■ **PROBLEM TO SOLVE**
Reproduce the records below exactly as given.

--- THE RECORDS Enclosed Below ---

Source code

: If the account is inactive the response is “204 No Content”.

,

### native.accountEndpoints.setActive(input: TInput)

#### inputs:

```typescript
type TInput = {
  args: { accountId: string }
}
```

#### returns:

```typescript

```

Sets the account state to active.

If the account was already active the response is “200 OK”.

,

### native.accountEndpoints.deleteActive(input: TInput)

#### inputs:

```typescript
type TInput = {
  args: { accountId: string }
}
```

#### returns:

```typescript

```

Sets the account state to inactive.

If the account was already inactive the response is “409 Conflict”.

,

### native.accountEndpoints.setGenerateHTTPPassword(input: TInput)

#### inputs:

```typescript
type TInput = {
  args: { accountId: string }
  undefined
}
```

--- End of Enclosed THE RECORDS ---

■ **RESPONSE**
Source code

: If the account is inactive the response is “204 No Content”.

,

### native.accountEndpoints.setActive(input: TInput)

#### inputs:

```typescript
type TInput = {
  args: { accountId: string }
}
```

#### returns:

```typescript

```

Sets the account state to active.

If the account was already active the response is “200 OK”.

,

### native.accountEndpoints.deleteActive(input: TInput)

#### inputs:

```typescript
type TInput = {
  args: { accountId: string }
}
```

#### returns:

```typescript

```

Sets the account state to inactive.

If the account was already inactive the response is “409 Conflict”.

,

### native.accountEndpoints.setGenerateHTTPPassword(input: TInput)

#### inputs:

```typescript
type TInput = {
  args: { accountId: string }
  undefined
}
```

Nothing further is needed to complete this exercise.